** Opening Recorded information block **
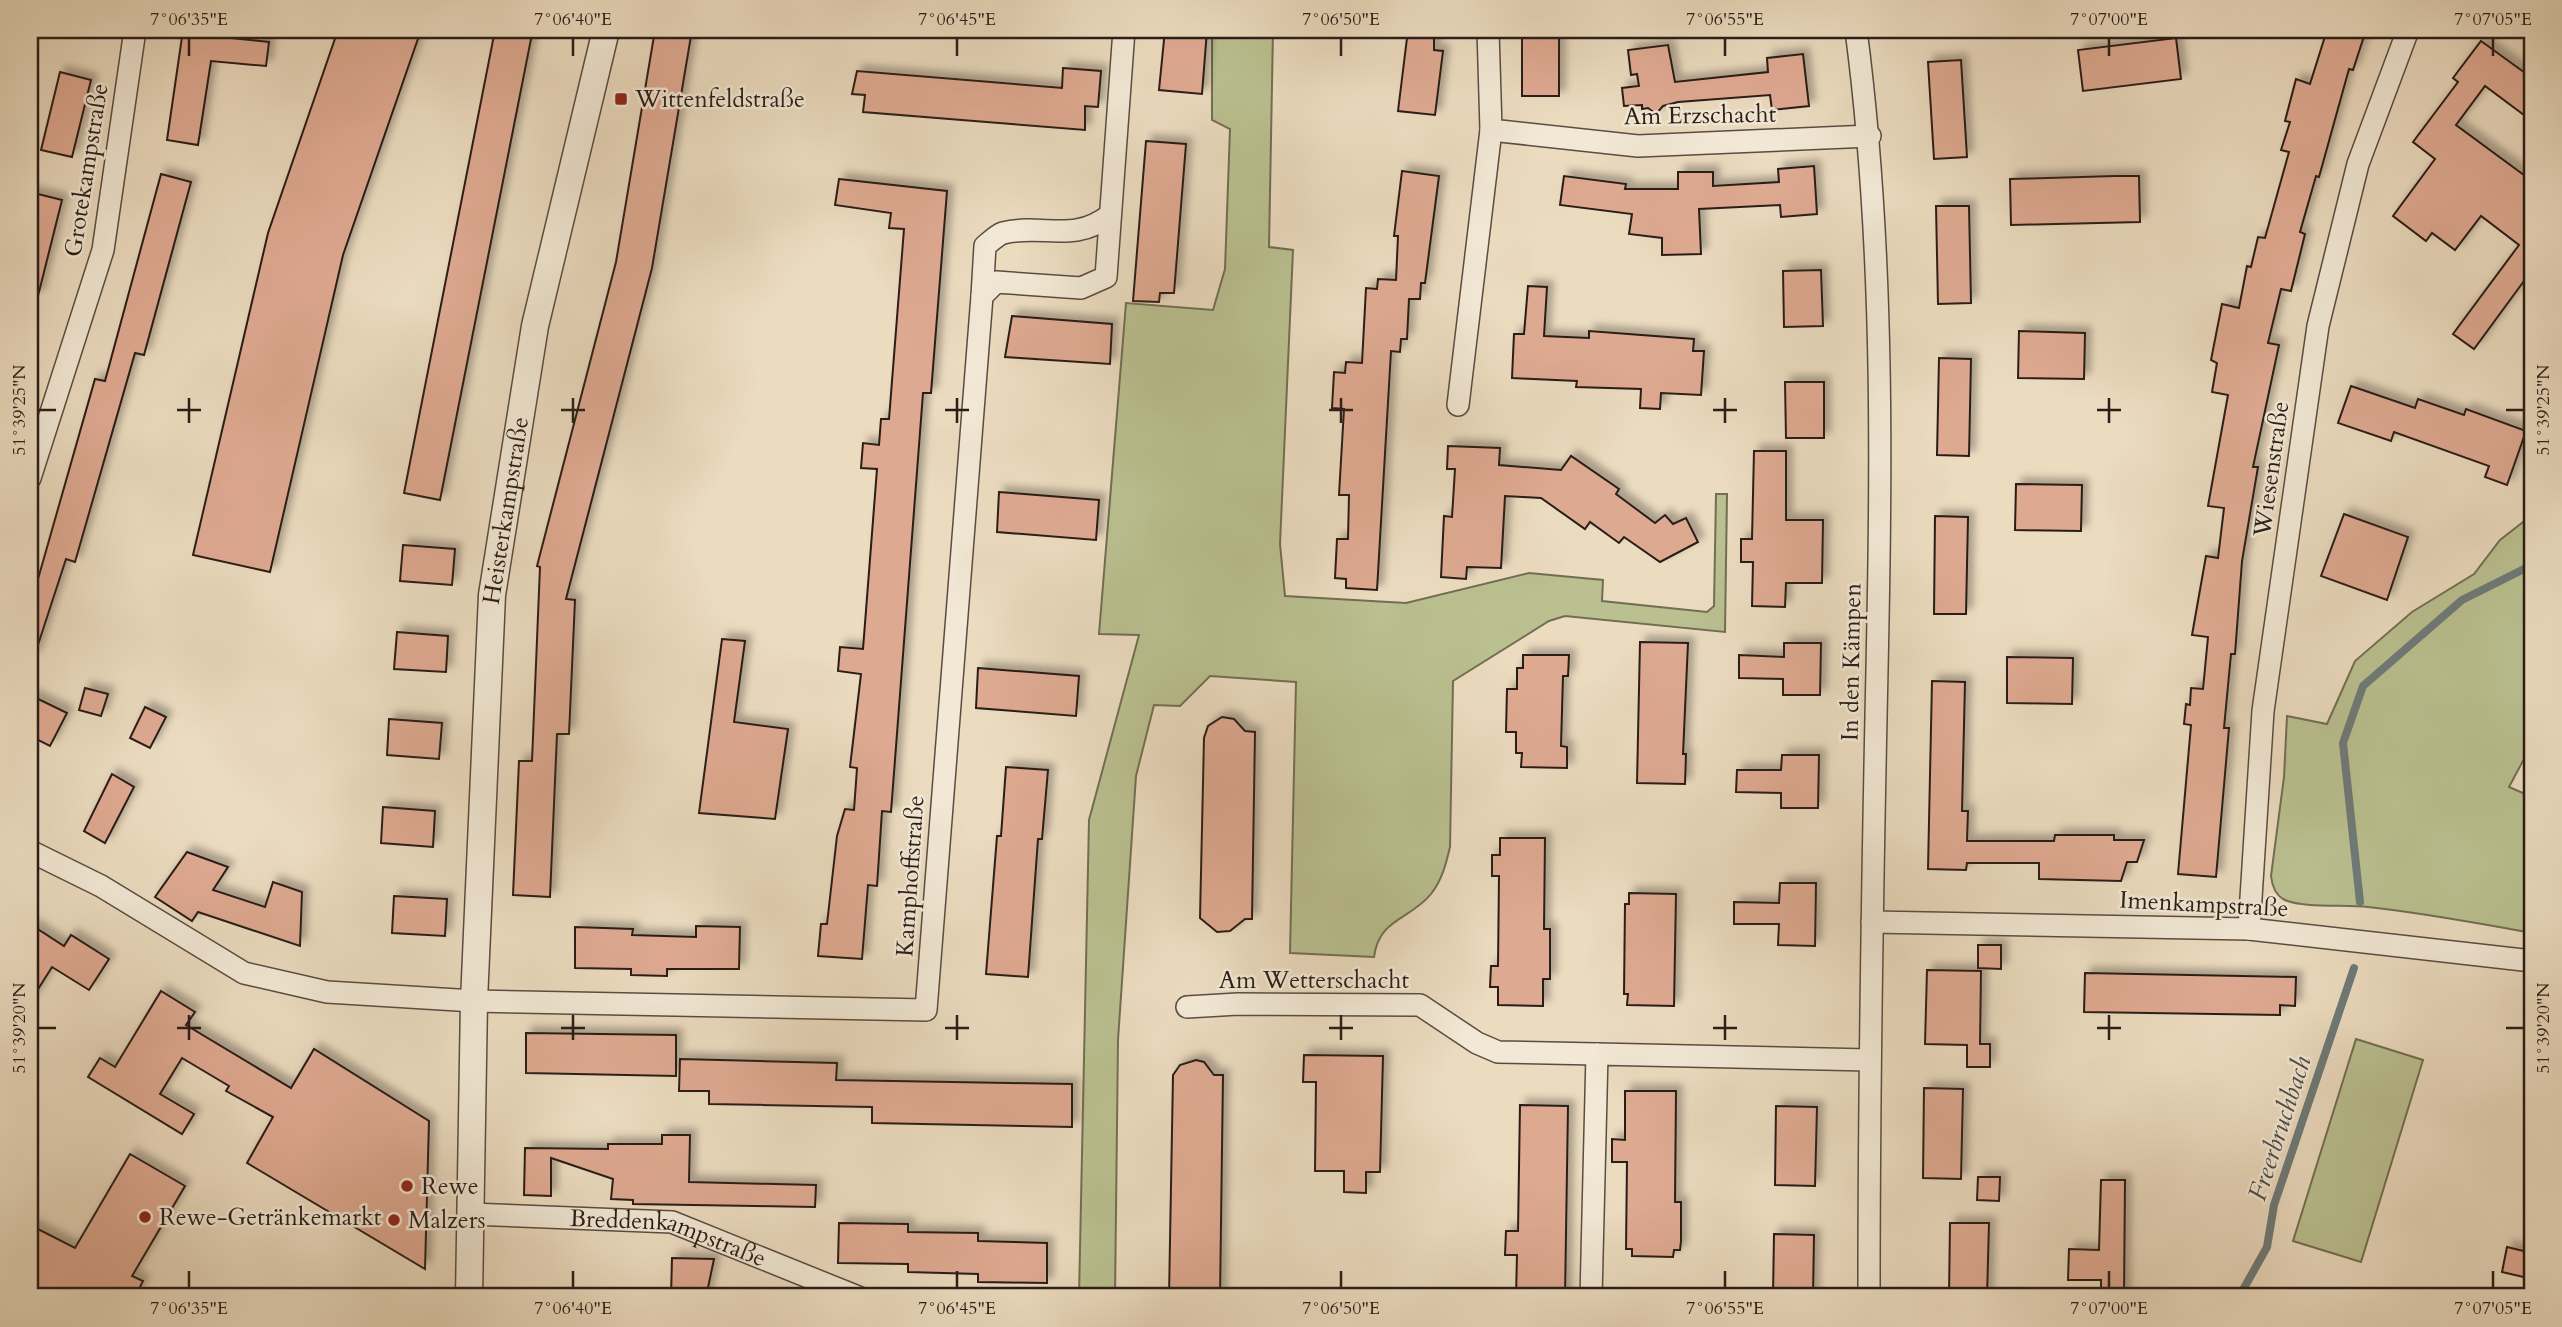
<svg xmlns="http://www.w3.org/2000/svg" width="2562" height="1327" viewBox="0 0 2562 1327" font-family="Cardo,serif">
<defs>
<filter id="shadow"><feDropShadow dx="6" dy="-6" stdDeviation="3.5" flood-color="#0004"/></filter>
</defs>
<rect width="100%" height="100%" fill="#ebdbbf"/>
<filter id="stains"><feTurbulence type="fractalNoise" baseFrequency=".00286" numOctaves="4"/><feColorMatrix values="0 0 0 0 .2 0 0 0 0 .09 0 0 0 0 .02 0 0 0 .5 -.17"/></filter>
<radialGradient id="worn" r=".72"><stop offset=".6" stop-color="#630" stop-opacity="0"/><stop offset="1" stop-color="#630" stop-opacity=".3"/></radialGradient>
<g fill="#bac090" stroke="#726e54" stroke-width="2">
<path d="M1212,30H1273L1269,247L1293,250L1280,544L1285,596L1406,603L1529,573L1603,580L1602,601L1707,612L1714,606L1716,494H1727L1725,632L1565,616L1549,621L1453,681L1450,847C1446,864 1442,880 1431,894C1410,920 1379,918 1374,957L1290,953L1296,682L1210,676L1180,706L1154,705L1136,776L1118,1040L1115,1297H1079L1089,820L1139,635L1099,634L1126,303L1213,310L1225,269L1230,129L1212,120Z"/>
<path d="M2532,515V744L2509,787L2532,797V933C2478,923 2423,913 2368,907C2346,904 2302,909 2283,899C2275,894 2272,885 2271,876L2284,777L2287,716L2327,724L2355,661L2412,612L2474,574L2500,540Z"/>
<polygon points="2356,1039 2423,1060 2361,1262 2293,1241"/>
</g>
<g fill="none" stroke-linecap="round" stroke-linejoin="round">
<g stroke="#6e7b79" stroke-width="8">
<polyline points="2360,902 2343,743 2363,686 2462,600 2532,565"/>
<polyline points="2239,1297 2267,1247 2274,1205 2354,968"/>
</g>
</g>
<g fill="#dea991" stroke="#2a1d18" stroke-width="2" filter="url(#shadow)">
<polygon points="183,30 232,30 232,38 269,42 266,66 211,61 198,145 167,140"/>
<polygon points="338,30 421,30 343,255 270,572 193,555 268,233"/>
<polygon points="495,30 532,34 440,500 404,493"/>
<polygon points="655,30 692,30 652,268 566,599 575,600 569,734 557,734 550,897 513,895 519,761 532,761 540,567 537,566 616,262"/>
<polygon points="1165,30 1207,30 1202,94 1159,90"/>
<polygon points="1408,30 1434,30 1434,50 1443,51 1435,115 1398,111"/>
<polygon points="2327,30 2366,30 2353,70 2349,69 2319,177 2316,176 2300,232 2305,234 2291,291 2281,289 2268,343 2279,345 2253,467 2258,467 2242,561 2235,654 2231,654 2224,728 2229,728 2216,877 2178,874 2191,725 2184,724 2186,704 2190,705 2191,688 2203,689 2208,637 2192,635 2206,556 2218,558 2224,508 2208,506 2228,395 2212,392 2217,363 2211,360 2222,304 2239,308 2247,266 2251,267 2258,237 2265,238 2289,152 2281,150 2290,122 2285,121 2296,79 2310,84"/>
<rect x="1522" y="31" width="37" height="65"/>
<polygon points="2176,38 2181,79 2083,91 2078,50"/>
<polygon points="2481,41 2532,78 2532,121 2485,86 2456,125 2532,181 2532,270 2474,349 2453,334 2519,245 2481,216 2455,250 2432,233 2426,241 2393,216 2435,159 2413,142 2458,82 2453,78"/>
<polygon points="1668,45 1675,82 1768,72 1767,58 1803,54 1809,106 1772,110 1770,95 1678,102 1663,106 1656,114 1648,108 1642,109 1642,105 1624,106 1622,88 1639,86 1637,74 1631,75 1628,50"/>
<polygon points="1961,60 1967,157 1934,159 1928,62"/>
<polygon points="1063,68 1101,71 1098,107 1085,106 1085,130 863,112 865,95 852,94 857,71 1062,88"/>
<polygon points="60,72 91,80 72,157 41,150"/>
<polygon points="1146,141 1186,144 1174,293 1160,293 1159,302 1133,301"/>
<polygon points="1814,166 1817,214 1781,217 1780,205 1699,209 1701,254 1662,255 1662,238 1629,234 1632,214 1560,205 1564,176 1626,184 1625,189 1678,189 1678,172 1713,172 1713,186 1779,182 1778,169"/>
<polygon points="1402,171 1439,176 1425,283 1421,283 1420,299 1409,299 1407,339 1401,339 1400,352 1391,351 1377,590 1346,588 1346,579 1335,578 1337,539 1348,539 1349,495 1339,495 1344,409 1332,408 1334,372 1345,373 1346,362 1362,363 1366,288 1377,289 1378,279 1396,280 1398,236 1394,236"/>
<polygon points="161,174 191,182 144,355 135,353 75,562 66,559 34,657 30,656 30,584 36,586 95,379 105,381"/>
<polygon points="2115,176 2139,176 2140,222 2011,225 2010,179"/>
<polygon points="839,179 947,191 931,393 923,393 891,812 882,811 877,886 868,885 862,959 818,956 821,924 827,924 837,836 845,809 854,810 857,768 850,767 861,674 838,671 840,647 863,649 877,469 861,468 863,443 879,445 881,419 889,419 904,229 889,228 891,213 835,205"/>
<polygon points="30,192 62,200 38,296 30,295"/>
<polygon points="1936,206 1969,206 1971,303 1938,304"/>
<polygon points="1821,270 1823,326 1784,327 1783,271"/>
<polygon points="1528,286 1547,287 1544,336 1589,338 1589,331 1694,339 1693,351 1704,351 1701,395 1661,393 1660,409 1640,408 1641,389 1576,387 1577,381 1512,378 1514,334 1524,334"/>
<polygon points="1012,316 1112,324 1110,364 1005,357"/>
<polygon points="2019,331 2085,333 2084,379 2018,378"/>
<polygon points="1939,358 1971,359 1969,456 1937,455"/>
<polygon points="1785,382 1824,382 1824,438 1786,438"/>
<polygon points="2351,386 2415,408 2418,399 2464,415 2466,409 2526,431 2507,485 2485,477 2489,466 2394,432 2391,441 2338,423"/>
<polygon points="1448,446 1500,448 1499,465 1561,470 1571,456 1619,489 1616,494 1655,523 1665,515 1673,524 1686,518 1698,542 1660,562 1624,537 1619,543 1590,522 1585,529 1541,498 1505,496 1501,568 1467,567 1466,579 1441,577 1444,516 1452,517 1455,469 1447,469"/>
<polygon points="1754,451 1786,451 1786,520 1823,520 1822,583 1786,583 1785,607 1752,606 1753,562 1741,562 1741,539 1752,539"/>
<polygon points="2016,484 2082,485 2081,531 2015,530"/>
<polygon points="999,492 1099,500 1096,540 997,532"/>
<polygon points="2344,514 2408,537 2387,600 2321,576"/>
<polygon points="1935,516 1968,517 1966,614 1934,614"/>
<polygon points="403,545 455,549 452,585 400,581"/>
<polygon points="397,632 448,636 446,672 394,669"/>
<polygon points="722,639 745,641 734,722 788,729 775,819 699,813"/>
<polygon points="1640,642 1688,643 1683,754 1686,754 1685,784 1637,783"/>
<polygon points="1784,643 1821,643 1820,695 1783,695 1783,679 1739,678 1739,655 1784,657"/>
<polygon points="1523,655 1569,655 1568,676 1563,676 1561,746 1567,747 1567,768 1521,767 1522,753 1516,753 1516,732 1506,732 1507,689 1517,689 1517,668 1523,668"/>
<polygon points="2007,657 2073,658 2072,704 2007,703"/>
<polygon points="978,668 1079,676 1076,716 976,708"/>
<polygon points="1932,681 1965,682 1962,811 1968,811 1967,841 2054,841 2055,835 2114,835 2114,840 2144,840 2137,862 2127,862 2121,881 2039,879 2039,863 1967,863 1966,870 1928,869"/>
<polygon points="85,688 108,694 101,716 79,710"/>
<polygon points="30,695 67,713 50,746 30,736"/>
<polygon points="145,707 166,717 150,748 130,738"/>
<polygon points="1222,717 1234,719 1245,731 1255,732 1252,919 1245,919 1230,931 1217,932 1200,918 1204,738 1208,726"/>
<polygon points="389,719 442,723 439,759 387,755"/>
<polygon points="1782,755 1819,755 1818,808 1781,808 1781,793 1736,792 1737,770 1781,770"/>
<polygon points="1006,767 1048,770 1042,839 1038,839 1028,977 986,974 997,836 1001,836"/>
<polygon points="112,774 134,787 105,843 84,831"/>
<polygon points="383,807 435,811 433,847 381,843"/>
<polygon points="1500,838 1545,838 1544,929 1550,929 1550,979 1543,979 1543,1006 1498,1005 1498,987 1490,987 1491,966 1498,966 1499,876 1492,876 1492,855 1500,855"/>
<polygon points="187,852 228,867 213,890 265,907 273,882 302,892 300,946 198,912 192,921 155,897"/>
<polygon points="1780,883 1816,883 1815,946 1778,945 1779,924 1734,924 1734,902 1779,903"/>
<polygon points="1629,893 1676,894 1674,1006 1627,1005 1628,994 1624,994 1625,904 1629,904"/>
<polygon points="394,896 447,899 445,936 392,933"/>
<polygon points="30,924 64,946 71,935 109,959 89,990 52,967 30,1002"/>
<polygon points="696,926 740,927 739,969 667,969 667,976 631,975 631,969 575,968 575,927 633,929 632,935 696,937"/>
<polygon points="1978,945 2001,945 2001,969 1978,968"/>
<polygon points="1927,970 1981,971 1980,1044 1990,1044 1990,1067 1967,1067 1967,1045 1925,1044"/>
<polygon points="2085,973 2296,977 2295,1006 2280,1005 2280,1015 2084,1012"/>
<polygon points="161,991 195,1012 186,1025 291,1088 314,1049 429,1121 425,1269 247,1163 273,1117 226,1091 229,1086 182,1058 160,1094 194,1114 182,1134 88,1077 100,1058 115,1067"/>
<polygon points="526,1033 676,1035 676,1076 526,1073"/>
<polygon points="1304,1055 1383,1056 1380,1172 1366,1172 1366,1193 1344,1192 1344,1171 1315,1171 1316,1082 1303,1082"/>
<polygon points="680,1059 837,1063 836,1080 1072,1084 1072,1127 872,1123 872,1107 709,1104 709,1091 679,1091"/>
<polygon points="1196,1060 1204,1062 1214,1075 1223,1075 1220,1297 1169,1297 1173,1075 1180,1065"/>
<polygon points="1924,1088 1963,1089 1961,1179 1923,1178"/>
<polygon points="1625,1091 1676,1091 1675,1202 1681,1202 1681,1241 1680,1250 1674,1250 1673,1257 1632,1256 1632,1249 1626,1249 1627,1162 1612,1162 1612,1139 1625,1140"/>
<polygon points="1520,1105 1568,1106 1565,1297 1516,1297 1517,1255 1505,1255 1506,1231 1518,1231"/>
<polygon points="1776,1106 1817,1107 1815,1186 1775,1185"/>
<polygon points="662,1135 690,1135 689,1182 816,1185 815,1207 633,1204 633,1200 611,1199 613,1179 551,1158 551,1196 524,1195 525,1148 608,1149 608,1144 662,1144"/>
<polygon points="130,1154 185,1186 132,1276 143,1281 135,1297 30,1297 30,1225 75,1248"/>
<polygon points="1978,1177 2000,1177 1999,1201 1977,1200"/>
<polygon points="2101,1180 2125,1180 2124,1297 2101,1297 2101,1280 2068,1280 2069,1249 2099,1250"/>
<polygon points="839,1223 908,1224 908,1232 978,1233 978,1241 1047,1243 1047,1283 978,1282 978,1274 908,1272 908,1264 838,1263"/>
<polygon points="1950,1223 1989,1223 1987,1297 1949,1297"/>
<polygon points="1774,1234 1814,1235 1813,1297 1773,1296"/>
<polygon points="2507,1247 2532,1253 2532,1279 2502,1272"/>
<polygon points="672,1258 714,1259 706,1297 671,1297"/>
</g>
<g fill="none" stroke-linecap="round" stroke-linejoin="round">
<defs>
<g id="minor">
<polyline points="1488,30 1491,130 1638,146 1870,136"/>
<path d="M1856,30C1886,258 1881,488 1876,717C1872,911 1869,1104 1869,1297"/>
<path d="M982,296L985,246C990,242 997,235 1003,233C1043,223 1073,244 1110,215"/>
<polyline points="1458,405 1491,130"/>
<polyline points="30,478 103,250 135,30"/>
<polyline points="30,851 101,886 244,973 327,992 474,1001 926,1010 982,296 996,282 1081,288 1106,277 1124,30"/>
<polyline points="1872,922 2249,929 2532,961"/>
<polyline points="2249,929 2263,711 2318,326 2358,164 2408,30"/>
<polyline points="1187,1007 1238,1004 1420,1005 1477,1043 1498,1052 1597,1054"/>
<path id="s1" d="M470,1214L672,1222L858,1297"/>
<polyline points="1591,1297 1597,1054 1869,1060"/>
</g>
<g id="tertiary">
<path id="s2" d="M469,1297L474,1001L492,595L535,326L606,30"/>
</g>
</defs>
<use href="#minor" stroke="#5a4c42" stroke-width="24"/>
<use href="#tertiary" stroke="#5a4c42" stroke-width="29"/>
<use href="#minor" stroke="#f2e8d5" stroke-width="21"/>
<use href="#tertiary" stroke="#f2e8d5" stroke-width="26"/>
</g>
<path fill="none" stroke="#2a1d18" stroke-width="2.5" d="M189,38V56M573,38V56M957,38V56M1341,38V56M1725,38V56M2109,38V56M2493,38V56M189,398V423M573,398V423M957,398V423M1341,398V423M1725,398V423M2109,398V423M38,410H56M177,410H201M561,410H585M945,410H969M1329,410H1353M1713,410H1737M2097,410H2121M2506,410H2524M189,1015V1040M573,1015V1040M957,1015V1040M1341,1015V1040M1725,1015V1040M2109,1015V1040M38,1028H56M177,1028H201M561,1028H585M945,1028H969M1329,1028H1353M1713,1028H1737M2097,1028H2121M2506,1028H2524M189,1271V1288M573,1271V1288M957,1271V1288M1341,1271V1288M1725,1271V1288M2109,1271V1288M2493,1271V1288"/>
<g fill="#8f2418" stroke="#f2e8d5" stroke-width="2.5">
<rect x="614" y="92" width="14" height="14" rx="3.5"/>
<circle cx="407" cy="1186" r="7"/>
<circle cx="145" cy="1217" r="7"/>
<circle cx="394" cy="1220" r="7"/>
</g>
<g text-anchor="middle" stroke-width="5" stroke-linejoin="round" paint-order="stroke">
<g font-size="24" fill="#2a1d18" stroke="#f2e8d5" text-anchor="start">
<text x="635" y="107">Wittenfeldstraße</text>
<text x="421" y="1194">Rewe</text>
<text x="159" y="1225">Rewe-Getränkemarkt</text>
<text x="408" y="1228">Malzers</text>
</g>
<g font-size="24" fill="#2a1d18" stroke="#f2e8d5">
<text transform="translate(1700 115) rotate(-1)" y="8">Am Erzschacht</text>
<text transform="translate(86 170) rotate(-81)" y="8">Grotekampstraße</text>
<text transform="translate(2271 469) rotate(-82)" y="8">Wiesenstraße</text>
<text dy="8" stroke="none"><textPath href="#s2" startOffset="788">Heisterkampstraße</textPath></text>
<text transform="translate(1851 662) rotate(-89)" y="8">In den Kämpen</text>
<text transform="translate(910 876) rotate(-86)" y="8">Kamphoffstraße</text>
<text transform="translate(2204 904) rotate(3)" y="8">Imenkampstraße</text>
<text x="1314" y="988">Am Wetterschacht</text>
<text dy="8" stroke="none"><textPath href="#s1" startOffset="201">Breddenkampstraße</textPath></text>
</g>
<g font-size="26" font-style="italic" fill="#4c4c49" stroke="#f2e8d5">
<text transform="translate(2279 1128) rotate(-72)" y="9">Freerbruchbach</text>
</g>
</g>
<rect width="2562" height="1327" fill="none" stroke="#ebdbbf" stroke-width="77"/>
<rect x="38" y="38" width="2486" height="1250" fill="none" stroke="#2a1d18" stroke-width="2.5"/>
<g font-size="18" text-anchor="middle" fill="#2a1d18">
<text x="189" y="25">7°06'35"E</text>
<text x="573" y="25">7°06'40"E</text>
<text x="957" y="25">7°06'45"E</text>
<text x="1341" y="25">7°06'50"E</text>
<text x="1725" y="25">7°06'55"E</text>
<text x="2109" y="25">7°07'00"E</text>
<text x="2493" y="25">7°07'05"E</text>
<text transform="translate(19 410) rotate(-90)" y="6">51°39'25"N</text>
<text transform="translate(2543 410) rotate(-90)" y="6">51°39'25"N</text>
<text transform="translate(19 1028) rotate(-90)" y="6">51°39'20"N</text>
<text transform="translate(2543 1028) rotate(-90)" y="6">51°39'20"N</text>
<text x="189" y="1314">7°06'35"E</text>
<text x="573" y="1314">7°06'40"E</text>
<text x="957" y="1314">7°06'45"E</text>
<text x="1341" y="1314">7°06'50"E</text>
<text x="1725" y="1314">7°06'55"E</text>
<text x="2109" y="1314">7°07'00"E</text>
<text x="2493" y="1314">7°07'05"E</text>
</g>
<rect width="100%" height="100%" filter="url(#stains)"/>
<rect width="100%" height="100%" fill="url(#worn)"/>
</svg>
** Closing Recorded information block **
All lines above that contain "worn" are required in the answer.

● **Response area**:
<radialGradient id="worn" r=".72"><stop offset=".6" stop-color="#630" stop-opacity="0"/><stop offset="1" stop-color="#630" stop-opacity=".3"/></radialGradient>
<rect width="100%" height="100%" fill="url(#worn)"/>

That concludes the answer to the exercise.